§ **Task**: When you copy the entries, match them exactly and omit the pictures.

Transcribed page contents
____

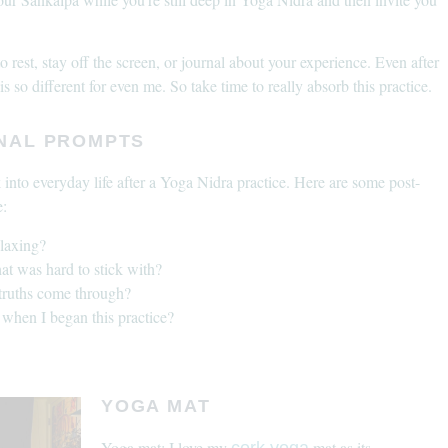
rest, stay off the screen, or journal about your experience. Even after
s so different for even me. So take time to really absorb this practice.
RNAL PROMPTS
k into everyday life after a Yoga Nidra practice. Here are some post-
e:
elaxing?
hat was hard to stick with?
 truths come through?
when I began this practice?
YOGA MAT
Yoga mat: I love my
mat as its
cork yoga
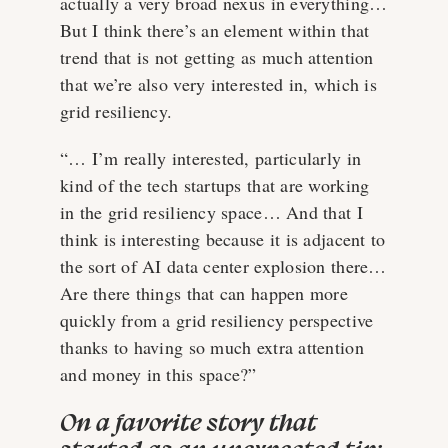
actually a very broad nexus in everything…
But I think there’s an element within that
trend that is not getting as much attention
that we’re also very interested in, which is
grid resiliency.
“… I’m really interested, particularly in
kind of the tech startups that are working
in the grid resiliency space… And that I
think is interesting because it is adjacent to
the sort of AI data center explosion there…
Are there things that can happen more
quickly from a grid resiliency perspective
thanks to having so much extra attention
and money in this space?”
On a favorite story that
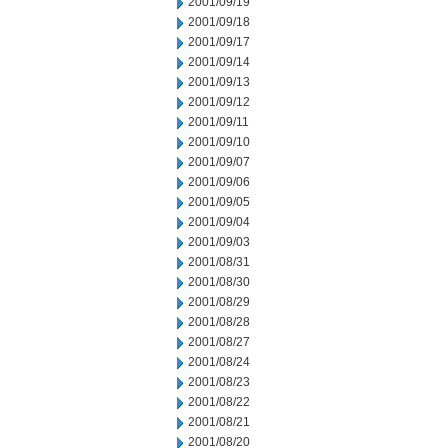
2001/09/19
2001/09/18
2001/09/17
2001/09/14
2001/09/13
2001/09/12
2001/09/11
2001/09/10
2001/09/07
2001/09/06
2001/09/05
2001/09/04
2001/09/03
2001/08/31
2001/08/30
2001/08/29
2001/08/28
2001/08/27
2001/08/24
2001/08/23
2001/08/22
2001/08/21
2001/08/20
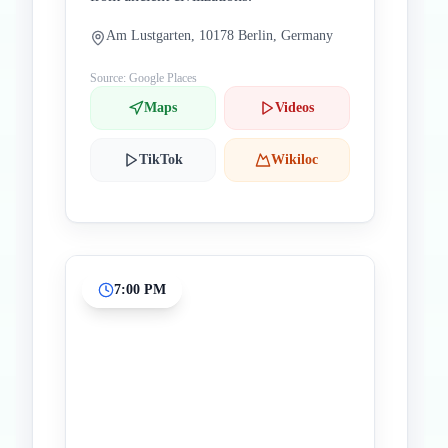
Am Lustgarten, 10178 Berlin, Germany
Source: Google Places
Maps
Videos
TikTok
Wikiloc
7:00 PM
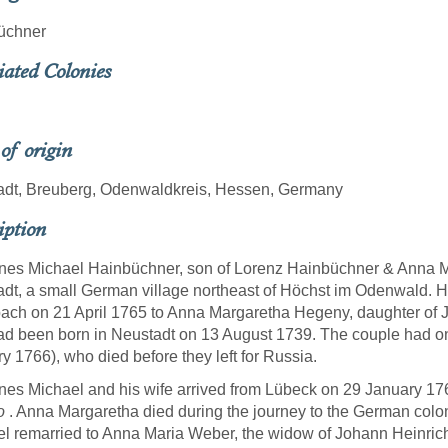
üchner
iated Colonies
 of origin
adt, Breuberg, Odenwaldkreis, Hessen, Germany
iption
es Michael Hainbüchner, son of Lorenz Hainbüchner & Anna M
dt, a small German village northeast of Höchst im Odenwald. He
ach on 21 April 1765 to Anna Margaretha Hegeny, daughter o
d been born in Neustadt on 13 August 1739. The couple had on
y 1766), who died before they left for Russia.
es Michael and his wife arrived from Lübeck on 29 January 17
o
. Anna Margaretha died during the journey to the German colo
l remarried to Anna Maria Weber, the widow of Johann Heinrich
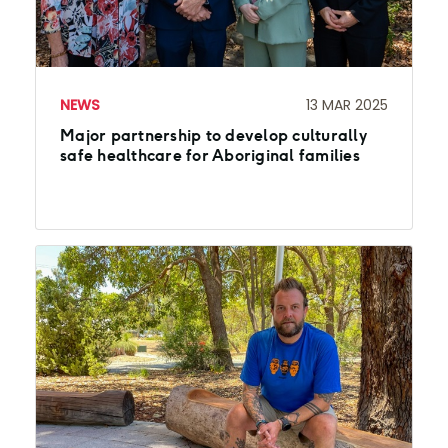
NEWS
13 MAR 2025
Major partnership to develop culturally
safe healthcare for Aboriginal families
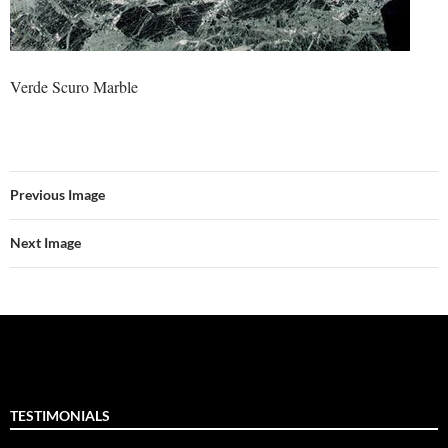
Verde Scuro Marble
Previous Image
Next Image
TESTIMONIALS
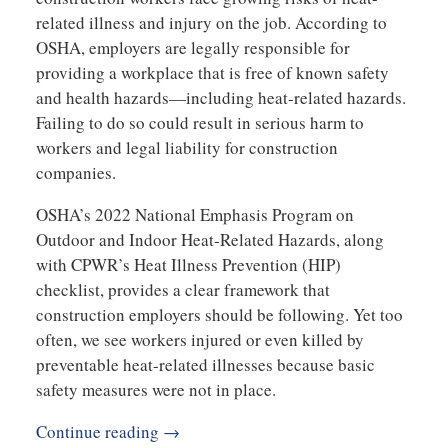
related illness and injury on the job. According to
OSHA, employers are legally responsible for
providing a workplace that is free of known safety
and health hazards—including heat-related hazards.
Failing to do so could result in serious harm to
workers and legal liability for construction
companies.
OSHA’s 2022 National Emphasis Program on
Outdoor and Indoor Heat-Related Hazards, along
with CPWR’s Heat Illness Prevention (HIP)
checklist, provides a clear framework that
construction employers should be following. Yet too
often, we see workers injured or even killed by
preventable heat-related illnesses because basic
safety measures were not in place.
Continue reading →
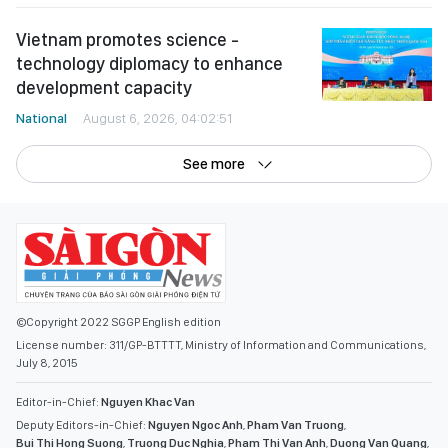
Vietnam promotes science -
technology diplomacy to enhance
development capacity
National
August 6, 2026, 04:02:51
See more
©Copyright 2022 SGGP English edition
License number: 311/GP-BTTTT, Ministry of Information and Communications,
July 8, 2015
Editor-in-Chief:
Nguyen Khac Van
Deputy Editors-in-Chief:
Nguyen Ngoc Anh
,
Pham Van Truong
,
Bui Thi Hong Suong
,
Truong Duc Nghia
,
Pham Thi Van Anh
,
Duong Van Quang
,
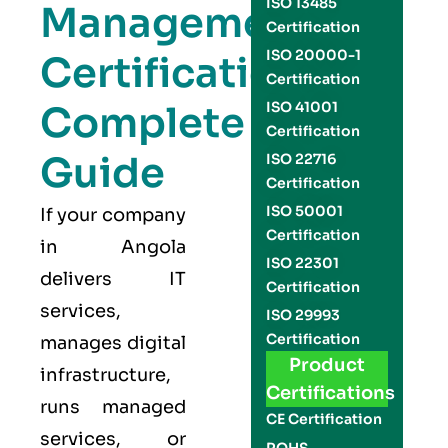
ISO 13485
Management
Certification
ISO 20000-1
Certification
Certification
Complete
ISO 41001
Certification
Guide
ISO 22716
Certification
ISO 50001
If your company
Certification
in Angola
ISO 22301
delivers IT
Certification
services,
ISO 29993
Certification
manages digital
Product
infrastructure,
Certifications
runs managed
CE Certification
services, or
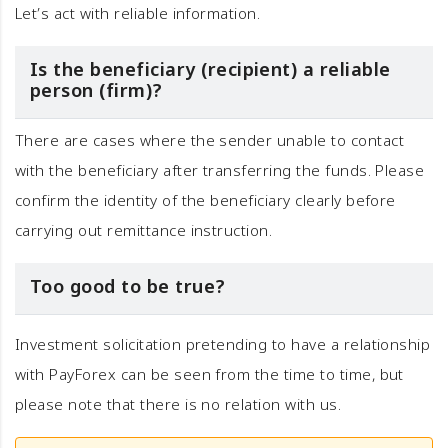
Let’s act with reliable information.
Is the beneficiary (recipient) a reliable
person (firm)?
There are cases where the sender unable to contact
with the beneficiary after transferring the funds. Please
confirm the identity of the beneficiary clearly before
carrying out remittance instruction.
Too good to be true?
Investment solicitation pretending to have a relationship
with PayForex can be seen from the time to time, but
please note that there is no relation with us.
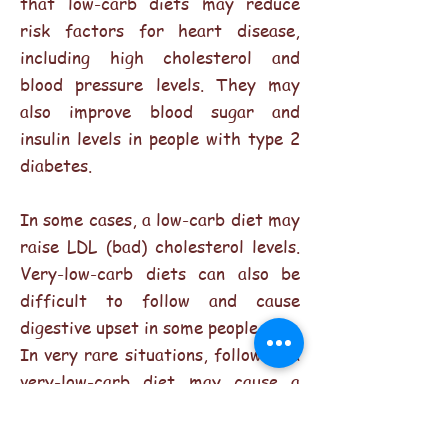
that low-carb diets may reduce
risk factors for heart disease,
including high cholesterol and
blood pressure levels. They may
also improve blood sugar and
insulin levels in people with type 2
diabetes.
In some cases, a low-carb diet may
raise LDL (bad) cholesterol levels.
Very-low-carb diets can also be
difficult to follow and cause
digestive upset in some people.
In very rare situations, following a
very-low-carb diet may cause a
condition known as ketoacidosis, a
dangerous metabolic condition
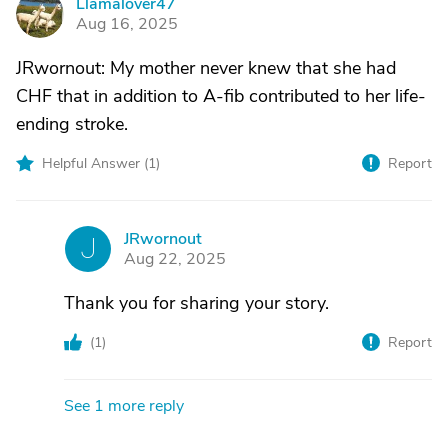
Llamalover47
L
Aug 16, 2025
JRwornout: My mother never knew that she had
CHF that in addition to A-fib contributed to her life-
ending stroke.
Helpful Answer (
1
)
Report
JRwornout
J
Aug 22, 2025
Thank you for sharing your story.
(
1
)
Report
See 1 more reply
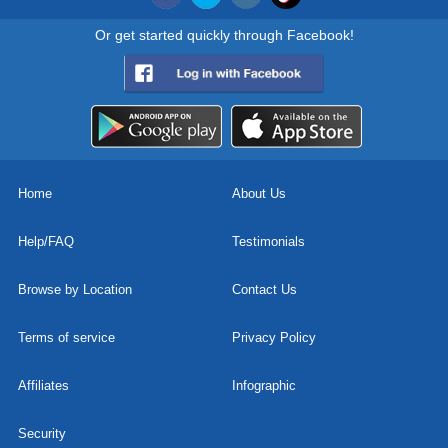
Or get started quickly through Facebook!
Home
About Us
Help/FAQ
Testimonials
Browse by Location
Contact Us
Terms of service
Privacy Policy
Affiliates
Infographic
Security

____

§ **Solution to this task**:
rest, stay off the screen, or journal about your experience. Even after
s so different for even me. So take time to really absorb this practice.
RNAL PROMPTS
k into everyday life after a Yoga Nidra practice. Here are some post-
e:
elaxing?
hat was hard to stick with?
 truths come through?
when I began this practice?
YOGA MAT
Yoga mat: I love my
mat as its
cork yoga
actually a very broad nexus in everything…
But I think there’s an element within that
trend that is not getting as much attention
that we’re also very interested in, which is
grid resiliency.
“… I’m really interested, particularly in
kind of the tech startups that are working
in the grid resiliency space… And that I
think is interesting because it is adjacent to
the sort of AI data center explosion there…
Are there things that can happen more
quickly from a grid resiliency perspective
thanks to having so much extra attention
and money in this space?”
On a favorite story that
2001/09/19
2001/09/18
2001/09/17
2001/09/14
2001/09/13
2001/09/12
2001/09/11
2001/09/10
2001/09/07
2001/09/06
2001/09/05
2001/09/04
2001/09/03
2001/08/31
2001/08/30
2001/08/29
2001/08/28
2001/08/27
2001/08/24
2001/08/23
2001/08/22
2001/08/21
2001/08/20
Am Lustgarten, 10178 Berlin, Germany
Source: Google Places
Maps
Videos
TikTok
Wikiloc
7:00 PM
üchner
iated Colonies
 of origin
adt, Breuberg, Odenwaldkreis, Hessen, Germany
iption
es Michael Hainbüchner, son of Lorenz Hainbüchner & Anna M
dt, a small German village northeast of Höchst im Odenwald. He
ach on 21 April 1765 to Anna Margaretha Hegeny, daughter o
d been born in Neustadt on 13 August 1739. The couple had on
y 1766), who died before they left for Russia.
es Michael and his wife arrived from Lübeck on 29 January 17
o
. Anna Margaretha died during the journey to the German colo
l remarried to Anna Maria Weber, the widow of Johann Heinrich
NEWS
13 MAR 2025
Major partnership to develop culturally
safe healthcare for Aboriginal families
Verde Scuro Marble
Previous Image
Next Image
TESTIMONIALS
related illness and injury on the job. According to
OSHA, employers are legally responsible for
providing a workplace that is free of known safety
and health hazards—including heat-related hazards.
Failing to do so could result in serious harm to
workers and legal liability for construction
companies.
OSHA’s 2022 National Emphasis Program on
Outdoor and Indoor Heat-Related Hazards, along
with CPWR’s Heat Illness Prevention (HIP)
checklist, provides a clear framework that
construction employers should be following. Yet too
often, we see workers injured or even killed by
preventable heat-related illnesses because basic
safety measures were not in place.
Continue reading →
Vietnam promotes science -
technology diplomacy to enhance
development capacity
National
August 6, 2026, 04:02:51
See more
©Copyright 2022 SGGP English edition
License number: 311/GP-BTTTT, Ministry of Information and Communications,
July 8, 2015
Editor-in-Chief:
Nguyen Khac Van
Deputy Editors-in-Chief:
Nguyen Ngoc Anh
,
Pham Van Truong
,
Bui Thi Hong Suong
,
Truong Duc Nghia
,
Pham Thi Van Anh
,
Duong Van Quang
,
ISO 13485
Management
Certification
ISO 20000-1
Certification
Certification
Complete
ISO 41001
Certification
Guide
ISO 22716
Certification
ISO 50001
If your company
Certification
in Angola
ISO 22301
delivers IT
Certification
services,
ISO 29993
Certification
manages digital
Product
infrastructure,
Certifications
runs managed
CE Certification
services, or
Let’s act with reliable information.
Is the beneficiary (recipient) a reliable
person (firm)?
There are cases where the sender unable to contact
with the beneficiary after transferring the funds. Please
confirm the identity of the beneficiary clearly before
carrying out remittance instruction.
Too good to be true?
Investment solicitation pretending to have a relationship
with PayForex can be seen from the time to time, but
please note that there is no relation with us.
that low-carb diets may reduce
risk factors for heart disease,
including high cholesterol and
blood pressure levels. They may
also improve blood sugar and
insulin levels in people with type 2
diabetes.
In some cases, a low-carb diet may
raise LDL (bad) cholesterol levels.
Very-low-carb diets can also be
difficult to follow and cause
digestive upset in some people.
In very rare situations, following a
very-low-carb diet may cause a
condition known as ketoacidosis, a
dangerous metabolic condition
Llamalover47
L
Aug 16, 2025
JRwornout: My mother never knew that she had
CHF that in addition to A-fib contributed to her life-
ending stroke.
Helpful Answer (
1
)
Report
JRwornout
J
Aug 22, 2025
Thank you for sharing your story.
(
1
)
Report
See 1 more reply
Or get started quickly through Facebook!
Home
About Us
Help/FAQ
Testimonials
Browse by Location
Contact Us
Terms of service
Privacy Policy
Affiliates
Infographic
Security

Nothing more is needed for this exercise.